Continue the guide on uploading files to a Rails 5 API, starting right after its final sentence.

##### PASSAGE PROVIDED #####

Sending basic JSON data made out of strings to an API (Application Programming Interface) is, in most cases, a simple and straightforward task. But what about sending files that consist of numerous lines of binary data in various formats? Such data require a slightly different approach for sending files to the API.

In this guide we will examine the two main approaches of handling file uploads, multipart form data and base64 encoding, through a Rails 5 API application using both the paperclip and the carrierwave gems.

Approaches for sending files to a Rails 5 API

Multipart form data

Multipart forms have been around since HTML 4. They were introduced because the standard application/x-www-form-urlencoded forms did not handle bigger amounts of data sufficiently well.

According to W3C, multipart/form-data is used for forms that "contain files, non-ASCII data, and binary data." What multipart forms do differently is that they break the data into different chunks representing the various characteristics of the file (size, content type, name, contents) and the characteristics of the form's standard text and number data.

##### RECORDED DATA #####

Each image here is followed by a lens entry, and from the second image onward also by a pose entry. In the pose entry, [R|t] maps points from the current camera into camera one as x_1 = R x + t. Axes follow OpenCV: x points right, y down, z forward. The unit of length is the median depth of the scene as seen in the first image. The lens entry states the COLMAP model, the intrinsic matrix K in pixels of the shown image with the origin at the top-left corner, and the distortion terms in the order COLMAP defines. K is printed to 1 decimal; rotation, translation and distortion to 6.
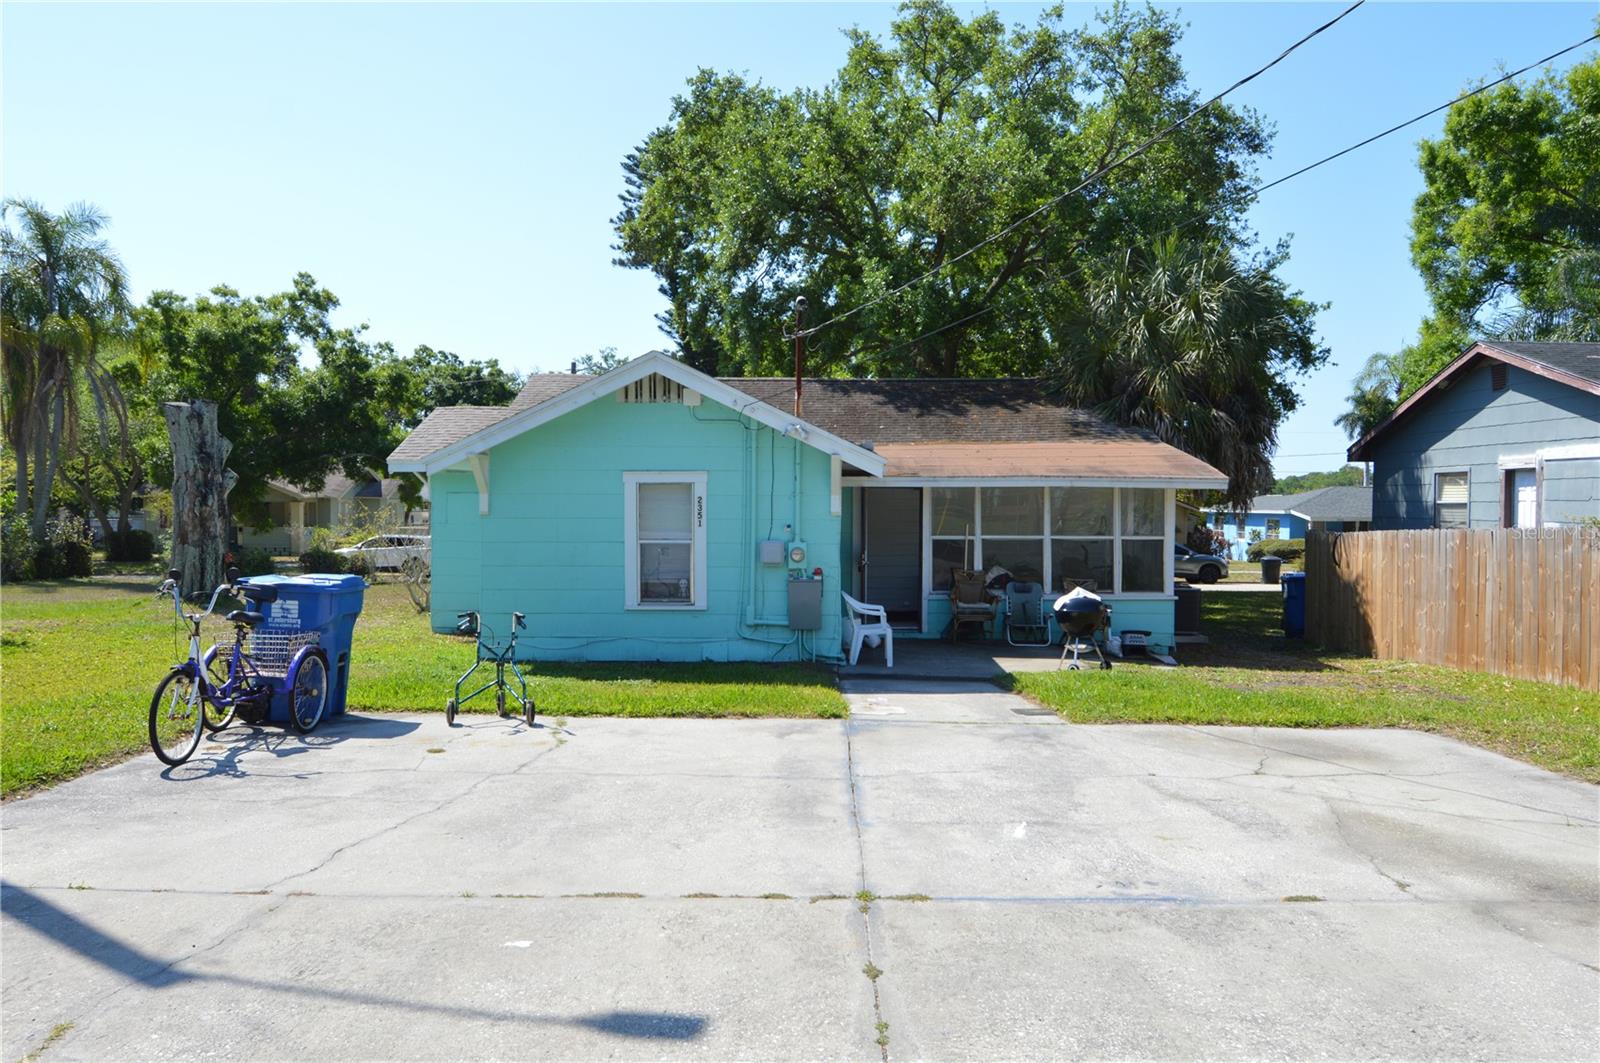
lens RADIAL K [[1175.8, 0, 805.7], [0, 1175.8, 530.7], [0, 0, 1]] dist [0.005072, -0.009709]
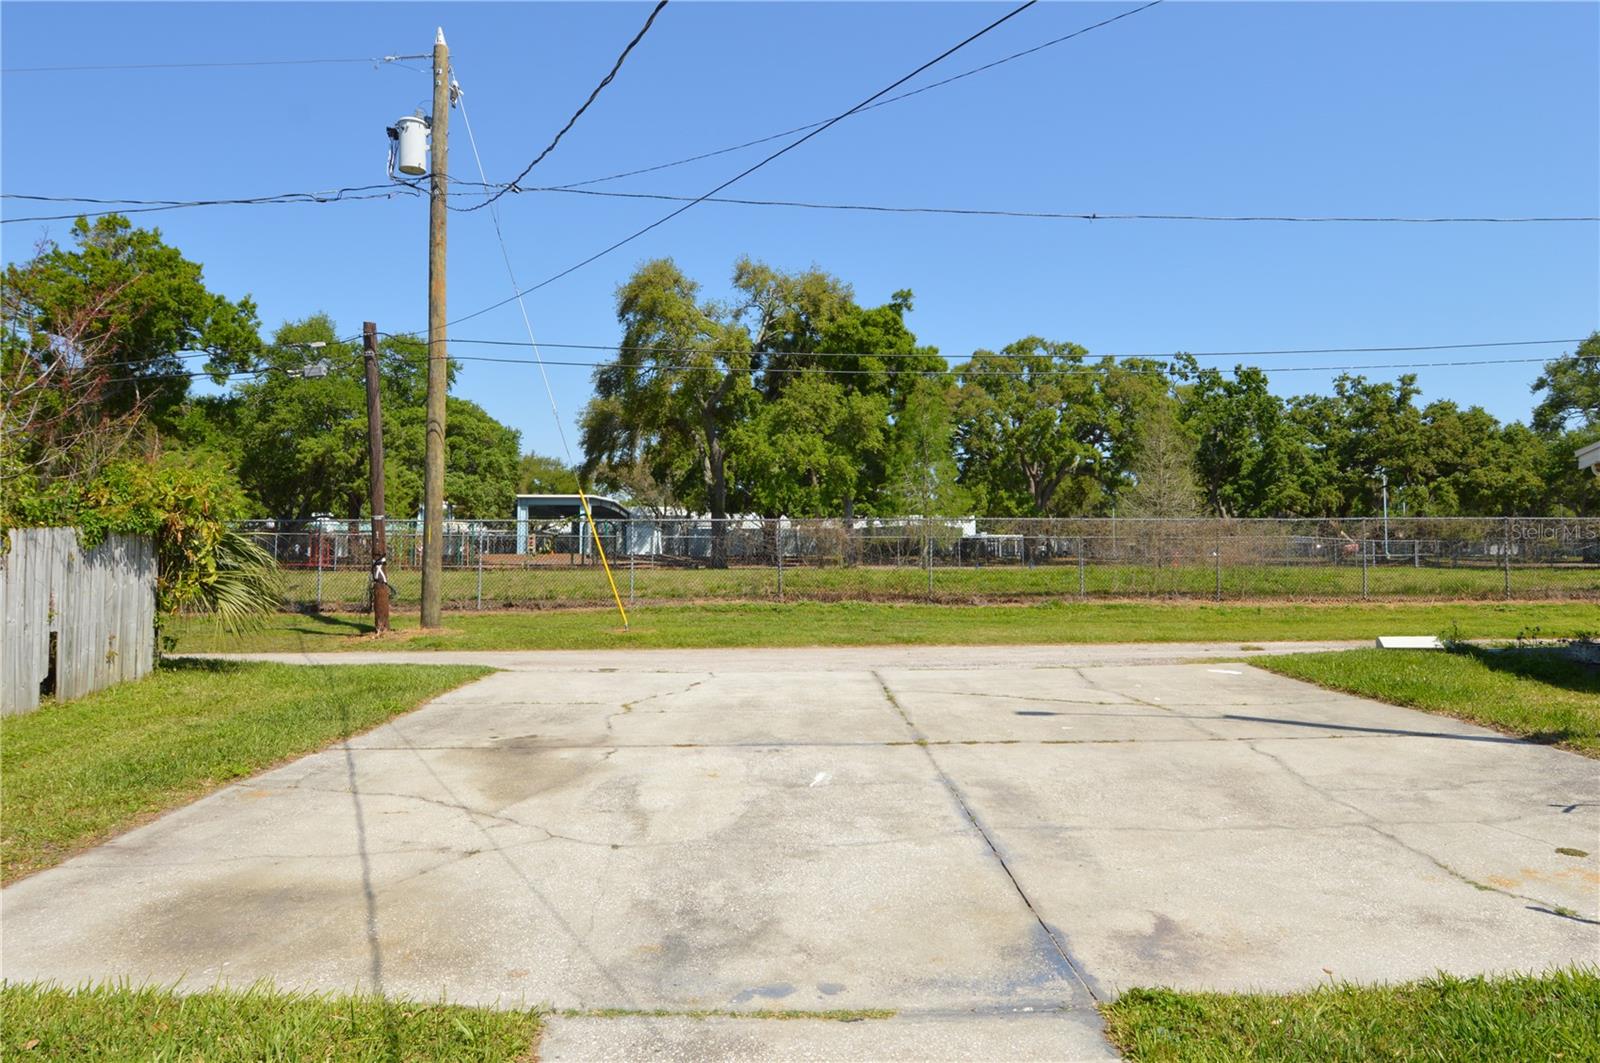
lens RADIAL K [[1017.3, 0, 815.3], [0, 1017.3, 546.8], [0, 0, 1]] dist [0.003521, -0.011299]
pose [[-0.998978, -0.003646, -0.045051, 0.101824], [-0.003771, 0.999989, 0.002704, -0.000153], [0.045041, 0.002871, -0.998981, 0.909844]]
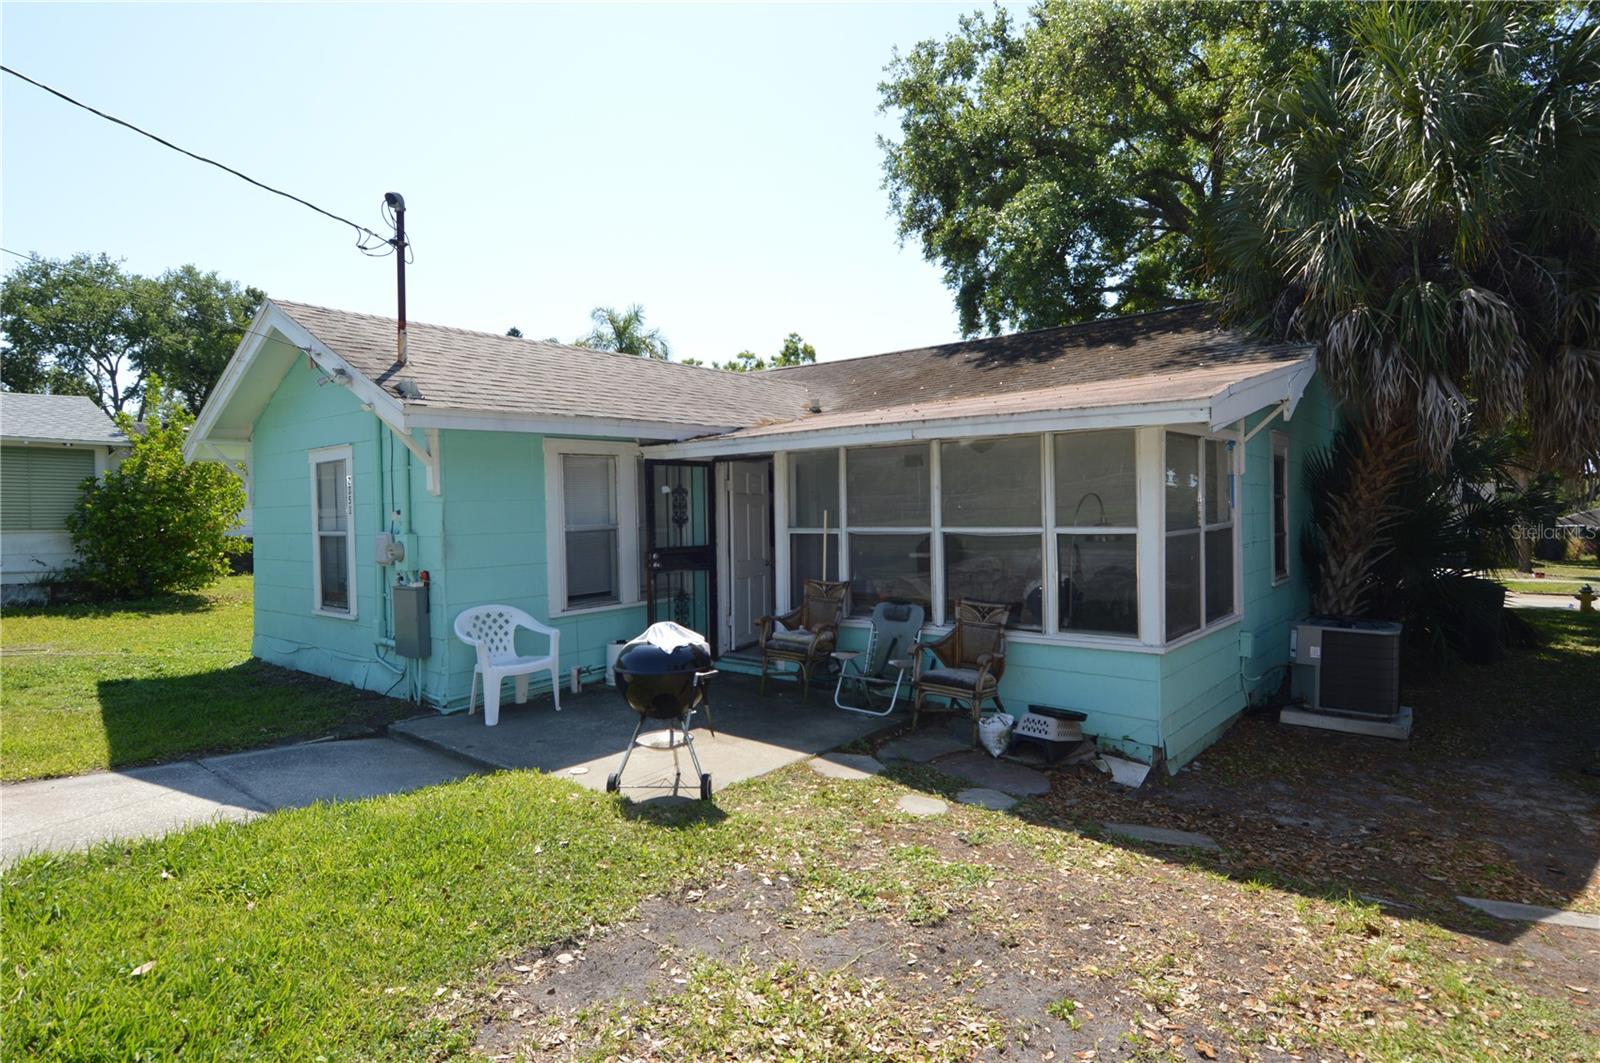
lens RADIAL K [[869.1, 0, 803.8], [0, 869.1, 522.1], [0, 0, 1]] dist [0.016805, -0.024556]
pose [[0.778890, -0.008524, -0.627103, 0.488703], [-0.001473, 0.999880, -0.015420, 0.009838], [0.627159, 0.012934, 0.778784, 0.703126]]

#####

* EXERCISE OUTPUT:
To make things clearer, let's consider the following form:

1<form action="http://localhost:3000/api/v1/items"
2      enctype="multipart/form-data"
3      method="post">
4<p>
5What is your name? <input type="text" name="submit-name"><br>
6What file are you sending? <input type="files" name="file"><br>
7</p>
8<input type="submit" value="Send"> <input type="reset">
9</form>
html

If the user enters "John" in the text input, and selects the text file "file1.txt", the browser will send back the following data:

1Content-Type: multipart/form-data; boundary=AaB03x
2
3--AaB03x
4Content-Disposition: form-data; name="submit-name"
5
6John
7--AaB03x
8Content-Disposition: form-data; name="files"; filename="file1.txt"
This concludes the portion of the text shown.